CompositeEventLogger

Forwards every call to every wrapped logger.

A delegate raising is caught and logged at WARNING; other delegates still run. This protects the training loop from a broken MLflow / filesystem from killing the detector run.

JSONL event logger — append-only, fsync per event.

JsonlEventLogger

Writes one NDJSON line per event to path.

Each write is followed by os.fsync so a pod kill does not lose events in the page cache. Parent directory is created if missing.

Stdout event logger — prefixed JSON line per event.

StdoutEventLogger

Writes maldet.event: {json}\n lines to stdout.

MLflow-backed event logger.

Keeps the mlflow import optional — if the caller passes mlflow=None and mlflow is not importable, log_* methods silently no-op. This makes MLflow a soft dependency (install maldet[mlflow] to enable).

MlflowEventLogger

log_event(kind, **payload)

Flatten event payload into tags named maldet.<kind>.<field>.

Metric events are NOT forwarded here — the caller calls log_metric for those.

maldet.builtins

Built-in sample readers.

SampleCsvReader

Reads a sample_csv contract CSV: columns file_name[,label].

Resolves each sample path under samples_root/<sha[:2]>/<sha>.

When strict=False (default), missing sample files are skipped with no error (lolday frequently produces CSVs that reference samples not yet present; platform guarantees the SHA is valid, not that the byte stream is).

Built-in predictor: batch prediction over a SampleReader.

BatchPredictor

Iterate samples, extract features, call model.predict in one batch.

Writes a CSV with the required columns file_name, pred_label, pred_score. Extra columns are added as pred_prob_<class> when predict_proba is available.

maldet.evaluators

Binary-classification evaluator.

BinaryClassification

Binary classification metrics using sklearn.metrics.

Runs model.predict once over the whole reader. Optionally calls predict_proba if available to compute ROC-AUC.

maldet.trainers

SklearnTrainer — thin wrapper around sklearn estimator.fit/predict/proba.

SklearnTrainer

Trainer for scikit-learn-compatible estimators (fit + predict).

Lightning-based Trainer for deep-learning detectors.

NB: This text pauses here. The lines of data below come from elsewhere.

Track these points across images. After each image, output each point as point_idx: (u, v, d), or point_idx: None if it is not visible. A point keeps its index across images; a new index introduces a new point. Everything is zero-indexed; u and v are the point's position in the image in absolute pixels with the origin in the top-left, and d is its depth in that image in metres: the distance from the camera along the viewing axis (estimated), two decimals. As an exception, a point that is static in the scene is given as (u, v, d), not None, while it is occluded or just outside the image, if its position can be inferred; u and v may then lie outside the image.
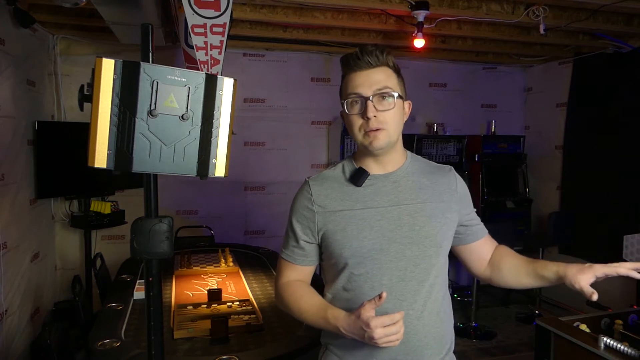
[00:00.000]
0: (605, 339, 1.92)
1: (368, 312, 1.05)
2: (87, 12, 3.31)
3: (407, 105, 1.29)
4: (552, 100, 4.95)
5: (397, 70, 1.26)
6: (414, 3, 3.11)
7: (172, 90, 0.88)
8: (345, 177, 1.29)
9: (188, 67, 2.85)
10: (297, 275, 1.32)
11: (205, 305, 2.37)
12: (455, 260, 1.43)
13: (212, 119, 0.92)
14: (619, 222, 3.93)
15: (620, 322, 2.16)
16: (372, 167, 1.28)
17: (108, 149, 0.84)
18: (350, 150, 4.34)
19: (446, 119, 5.05)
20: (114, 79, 0.84)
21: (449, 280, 1.43)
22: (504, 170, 4.92)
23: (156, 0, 2.79)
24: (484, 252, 1.39)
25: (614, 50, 4.17)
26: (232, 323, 2.11)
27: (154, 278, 0.97)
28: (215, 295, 2.44)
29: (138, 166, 0.87)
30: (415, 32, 3.31)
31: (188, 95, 0.89)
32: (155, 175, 0.96)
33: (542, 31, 3.29)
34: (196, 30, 2.43)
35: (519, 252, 1.39)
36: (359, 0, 3.14)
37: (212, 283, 2.80)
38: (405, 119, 1.28)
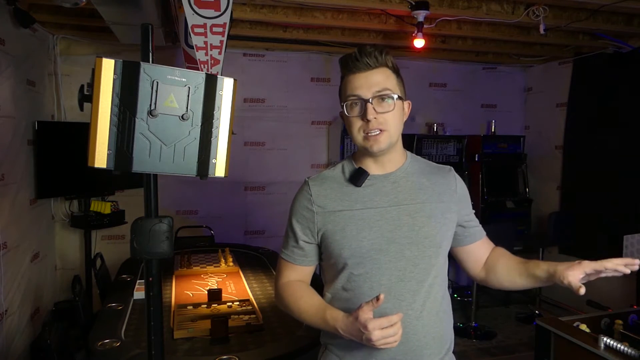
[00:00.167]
0: (605, 339, 1.92)
1: (366, 313, 1.05)
2: (87, 12, 3.31)
3: (407, 105, 1.29)
4: (552, 100, 4.95)
5: (396, 71, 1.26)
6: (414, 3, 3.11)
7: (172, 90, 0.88)
8: (344, 177, 1.29)
9: (188, 67, 2.85)
10: (297, 275, 1.32)
11: (205, 305, 2.37)
12: (455, 260, 1.44)
13: (212, 119, 0.92)
14: (619, 222, 3.93)
15: (620, 322, 2.16)
16: (372, 167, 1.28)
17: (108, 149, 0.85)
18: (350, 150, 4.34)
19: (446, 119, 5.05)
20: (114, 79, 0.84)
21: (449, 280, 1.44)
22: (504, 170, 4.92)
23: (156, 0, 2.79)
24: (481, 254, 1.39)
25: (614, 50, 4.17)
26: (232, 323, 2.11)
27: (154, 278, 0.97)
28: (215, 295, 2.44)
29: (138, 166, 0.87)
30: (415, 32, 3.31)
31: (188, 95, 0.89)
32: (155, 175, 0.96)
33: (542, 31, 3.29)
34: (196, 30, 2.43)
35: (519, 252, 1.40)
36: (359, 0, 3.14)
37: (212, 283, 2.80)
38: (405, 119, 1.28)
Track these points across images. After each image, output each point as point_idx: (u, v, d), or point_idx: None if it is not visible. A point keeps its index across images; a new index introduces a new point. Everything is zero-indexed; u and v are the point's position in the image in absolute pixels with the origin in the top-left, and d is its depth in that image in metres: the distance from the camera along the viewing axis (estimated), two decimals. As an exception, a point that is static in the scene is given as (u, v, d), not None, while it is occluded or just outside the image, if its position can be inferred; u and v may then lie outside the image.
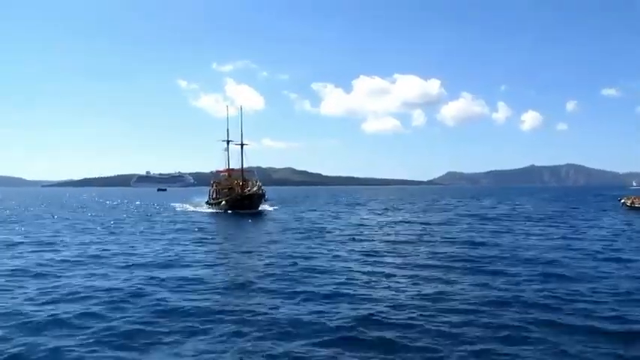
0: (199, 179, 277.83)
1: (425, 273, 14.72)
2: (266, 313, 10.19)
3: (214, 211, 49.30)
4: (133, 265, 16.48)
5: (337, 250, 19.67)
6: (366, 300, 11.34)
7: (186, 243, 22.72)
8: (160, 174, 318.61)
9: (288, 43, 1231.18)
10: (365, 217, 41.07)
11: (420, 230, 28.20)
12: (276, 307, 10.69)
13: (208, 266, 16.35)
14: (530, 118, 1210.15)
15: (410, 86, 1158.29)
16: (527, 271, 14.75)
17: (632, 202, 46.67)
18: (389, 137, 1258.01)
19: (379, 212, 47.79)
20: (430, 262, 16.74)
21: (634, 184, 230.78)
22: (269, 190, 51.15)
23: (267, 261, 17.07)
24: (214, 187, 55.44)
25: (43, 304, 11.17)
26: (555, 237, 23.89)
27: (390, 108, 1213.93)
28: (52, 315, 10.13)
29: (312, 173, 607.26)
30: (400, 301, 11.15)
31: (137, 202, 75.86)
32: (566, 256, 17.65)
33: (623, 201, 49.13)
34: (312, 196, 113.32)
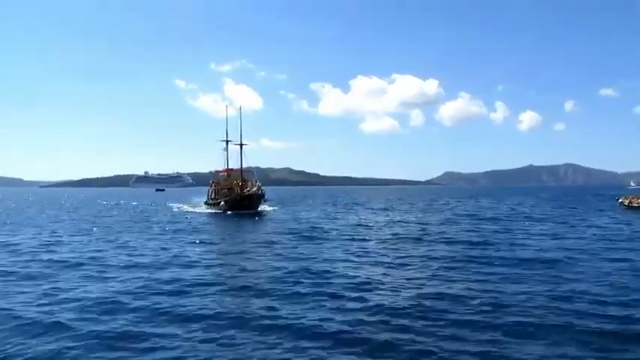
0: (198, 179, 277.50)
1: (424, 273, 14.74)
2: (264, 316, 10.15)
3: (213, 211, 49.22)
4: (129, 267, 16.35)
5: (336, 251, 19.65)
6: (365, 301, 11.31)
7: (185, 244, 22.68)
8: (159, 174, 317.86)
9: (287, 43, 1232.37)
10: (363, 217, 41.05)
11: (419, 230, 28.21)
12: (275, 310, 10.66)
13: (206, 268, 16.31)
14: (528, 118, 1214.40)
15: (408, 86, 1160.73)
16: (526, 271, 14.78)
17: (630, 202, 46.82)
18: (387, 137, 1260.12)
19: (377, 212, 47.80)
20: (429, 262, 16.75)
21: (632, 183, 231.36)
22: (267, 191, 51.04)
23: (266, 262, 17.05)
24: (213, 187, 55.29)
25: (39, 306, 11.11)
26: (553, 237, 23.90)
27: (388, 108, 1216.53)
28: (42, 318, 10.01)
29: (310, 173, 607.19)
30: (400, 303, 11.12)
31: (134, 203, 75.74)
32: (564, 255, 17.65)
33: (621, 200, 49.25)
34: (311, 196, 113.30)
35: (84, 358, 7.95)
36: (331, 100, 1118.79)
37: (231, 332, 9.10)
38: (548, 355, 7.87)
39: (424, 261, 16.99)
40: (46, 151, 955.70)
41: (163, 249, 20.80)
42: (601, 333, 8.83)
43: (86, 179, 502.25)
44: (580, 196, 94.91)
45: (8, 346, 8.44)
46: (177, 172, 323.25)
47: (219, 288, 12.91)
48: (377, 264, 16.42)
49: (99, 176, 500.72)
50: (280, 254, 18.82)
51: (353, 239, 23.87)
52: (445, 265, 16.15)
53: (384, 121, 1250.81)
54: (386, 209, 53.33)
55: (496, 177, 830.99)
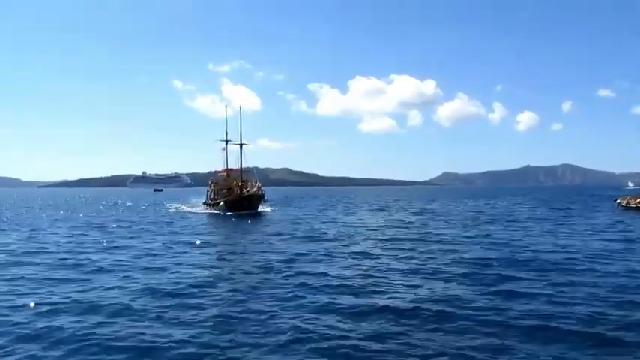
0: (196, 180, 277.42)
1: (423, 275, 14.79)
2: (263, 320, 10.14)
3: (212, 212, 49.11)
4: (124, 270, 16.22)
5: (335, 253, 19.68)
6: (363, 306, 11.25)
7: (183, 246, 22.70)
8: (157, 174, 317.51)
9: (285, 43, 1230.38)
10: (362, 218, 41.16)
11: (417, 230, 28.32)
12: (274, 313, 10.69)
13: (204, 270, 16.33)
14: (525, 119, 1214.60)
15: (406, 86, 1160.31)
16: (524, 272, 14.81)
17: (628, 203, 47.00)
18: (385, 137, 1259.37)
19: (376, 213, 47.90)
20: (427, 264, 16.78)
21: (629, 184, 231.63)
22: (266, 191, 50.96)
23: (266, 265, 17.01)
24: (212, 187, 55.14)
25: (31, 314, 10.99)
26: (551, 237, 23.97)
27: (386, 108, 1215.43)
28: (29, 326, 9.82)
29: (308, 174, 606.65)
30: (398, 307, 11.12)
31: (129, 204, 75.64)
32: (562, 257, 17.72)
33: (618, 201, 49.42)
34: (310, 197, 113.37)
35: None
36: (329, 101, 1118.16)
37: (231, 334, 9.15)
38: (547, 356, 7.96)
39: (422, 262, 17.03)
40: (43, 151, 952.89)
41: (161, 251, 20.84)
42: (602, 334, 8.90)
43: (83, 179, 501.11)
44: (577, 196, 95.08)
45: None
46: (176, 173, 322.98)
47: (216, 291, 12.91)
48: (375, 267, 16.38)
49: (97, 176, 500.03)
50: (280, 254, 18.83)
51: (352, 240, 23.94)
52: (443, 266, 16.18)
53: (382, 122, 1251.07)
54: (384, 210, 53.43)
55: (493, 177, 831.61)
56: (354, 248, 21.05)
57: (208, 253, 20.17)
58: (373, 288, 13.03)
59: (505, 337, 8.82)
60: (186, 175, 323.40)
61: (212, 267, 16.89)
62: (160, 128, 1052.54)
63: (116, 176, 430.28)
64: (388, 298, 11.81)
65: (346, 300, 11.68)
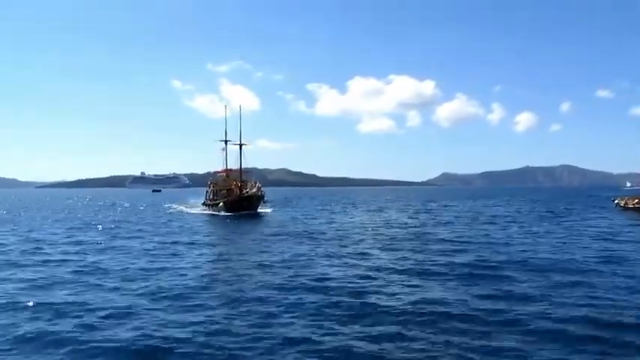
0: (194, 180, 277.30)
1: (421, 276, 14.76)
2: (262, 321, 10.13)
3: (211, 212, 49.02)
4: (122, 270, 16.18)
5: (334, 253, 19.65)
6: (361, 306, 11.24)
7: (182, 247, 22.65)
8: (155, 175, 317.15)
9: (283, 43, 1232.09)
10: (361, 218, 41.16)
11: (415, 231, 28.30)
12: (273, 314, 10.68)
13: (202, 270, 16.30)
14: (524, 119, 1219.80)
15: (405, 87, 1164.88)
16: (523, 273, 14.81)
17: (626, 203, 47.09)
18: (384, 138, 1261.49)
19: (374, 213, 47.89)
20: (426, 264, 16.75)
21: (628, 184, 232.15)
22: (266, 192, 50.89)
23: (265, 266, 16.97)
24: (212, 187, 55.02)
25: (29, 315, 10.93)
26: (550, 238, 23.98)
27: (385, 109, 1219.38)
28: (27, 328, 9.81)
29: (307, 174, 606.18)
30: (397, 308, 11.11)
31: (126, 205, 75.55)
32: (561, 257, 17.74)
33: (617, 202, 49.51)
34: (308, 197, 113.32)
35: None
36: (328, 101, 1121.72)
37: (229, 335, 9.11)
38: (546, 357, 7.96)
39: (420, 264, 17.00)
40: (41, 151, 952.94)
41: (160, 252, 20.78)
42: (601, 335, 8.89)
43: (81, 180, 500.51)
44: (576, 197, 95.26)
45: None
46: (174, 173, 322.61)
47: (218, 290, 12.91)
48: (373, 268, 16.35)
49: (95, 177, 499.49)
50: (279, 255, 18.81)
51: (351, 241, 23.92)
52: (441, 267, 16.16)
53: (381, 122, 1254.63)
54: (382, 210, 53.44)
55: (492, 178, 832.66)
56: (352, 249, 21.00)
57: (207, 254, 20.12)
58: (372, 288, 12.99)
59: (505, 338, 8.80)
60: (185, 175, 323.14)
61: (211, 268, 16.86)
62: (159, 128, 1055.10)
63: (114, 176, 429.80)
64: (387, 299, 11.79)
65: (345, 300, 11.64)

Reads the platform-injected env vars MALDET_GPU_COUNT and MALDET_DISTRIBUTED_STRATEGY to pick accelerator, devices, and strategy for lightning.Trainer.

LightningTrainer

PyTorch Lightning-based Trainer.

MaldetLightningLogger

Bases: Logger

Adapter from Lightning's Logger API onto maldet EventLogger.

MaldetProgressCallback

Bases: Callback

Emits epoch_begin / epoch_end events through the EventLogger.

maldet.manifest

Detector manifest — Pydantic model for maldet.toml and helpers.

DetectorManifest

Bases: _Frozen

The full manifest (maldet.toml root).

ManifestNotFoundError

Bases: FileNotFoundError

Raised by search_manifest when no maldet.toml is discoverable.

search_manifest()

Return the first manifest path found in: 1. $MALDET_MANIFEST env var (absolute path) 2. $PWD/maldet.toml 3. /app/maldet.toml (the scaffold Docker WORKDIR)

maldet.runner

StageRunner — loads manifest, composes layers via manifest symbols, drives stage.

StageRunner

Orchestrates a single stage (train / evaluate / predict).